Section 1. Committees of Directors. The Board of Directors may, by resolution adopted by a majority of the whole Board of Directors, designate one or more committees, each consisting of one or more directors, to serve at the pleasure of the board. The board may designate one or more directors as alternate members of any committee, who may replace any absent or disqualified member at any meeting of the committee.

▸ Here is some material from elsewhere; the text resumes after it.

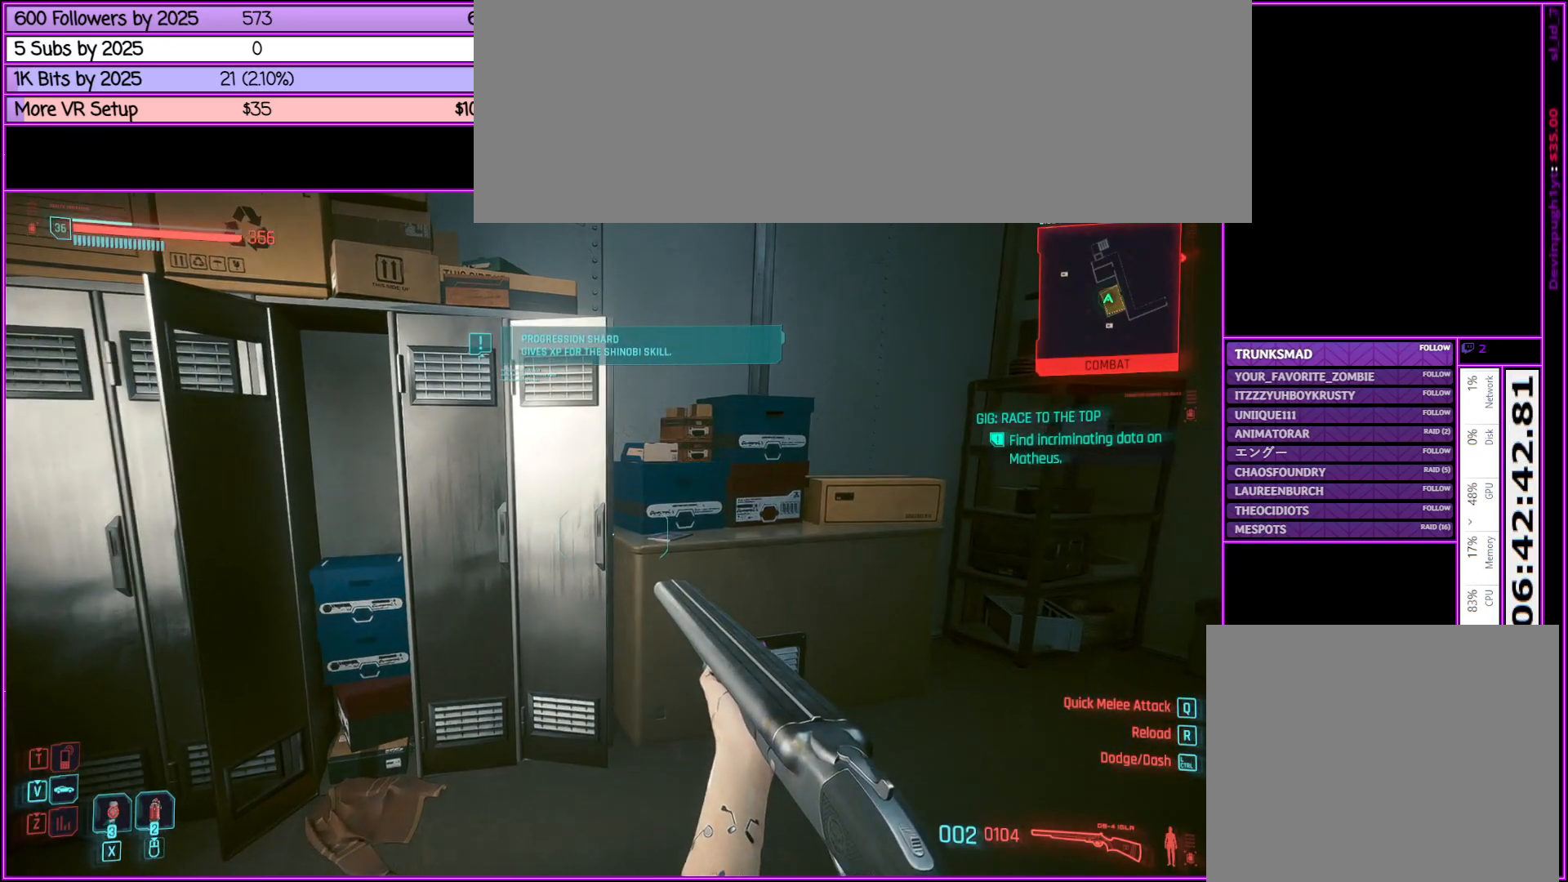
{"keys": [], "mouse": [], "events": [[183, "d", "down"], [383, "d", "up"], [500, "w", "up"]]}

In the absence or disqualification of a member of a committee, the member or members thereof present at any meeting and not disqualified from voting, whether or not he or they constitute a quorum, may unanimously appoint another member of the Board of Directors to act at the meeting in the place of any such absent or disqualified member.

Any committee, to the extent provided in the resolution of the board, shall have and may exercise all the powers and authority of the board in the management of the business and affairs of the corporation, and may authorize the seal of the corporation to be affixed to all papers which may require it; but no such committee shall have the power or authority in reference to amending the certificate of incorporation, adopting an agreement of merger or consolidation under Sections 251 or 252 of the General Corporation Law of Delaware, recommending to the stockholders the sale, lease or exchange of all or substantially all of the corporation’s property and assets, recommending to the stockholders a dissolution of the corporation or a revocation of a dissolution, or amending the bylaws of the corporation; and, unless the resolution or the certificate of incorporation expressly so provide, it shall not have the power or authority to declare a dividend to authorize the issuance of stock, or to adopt a certificate of ownership and merger pursuant to Section 253 of the General Corporation Law of Delaware.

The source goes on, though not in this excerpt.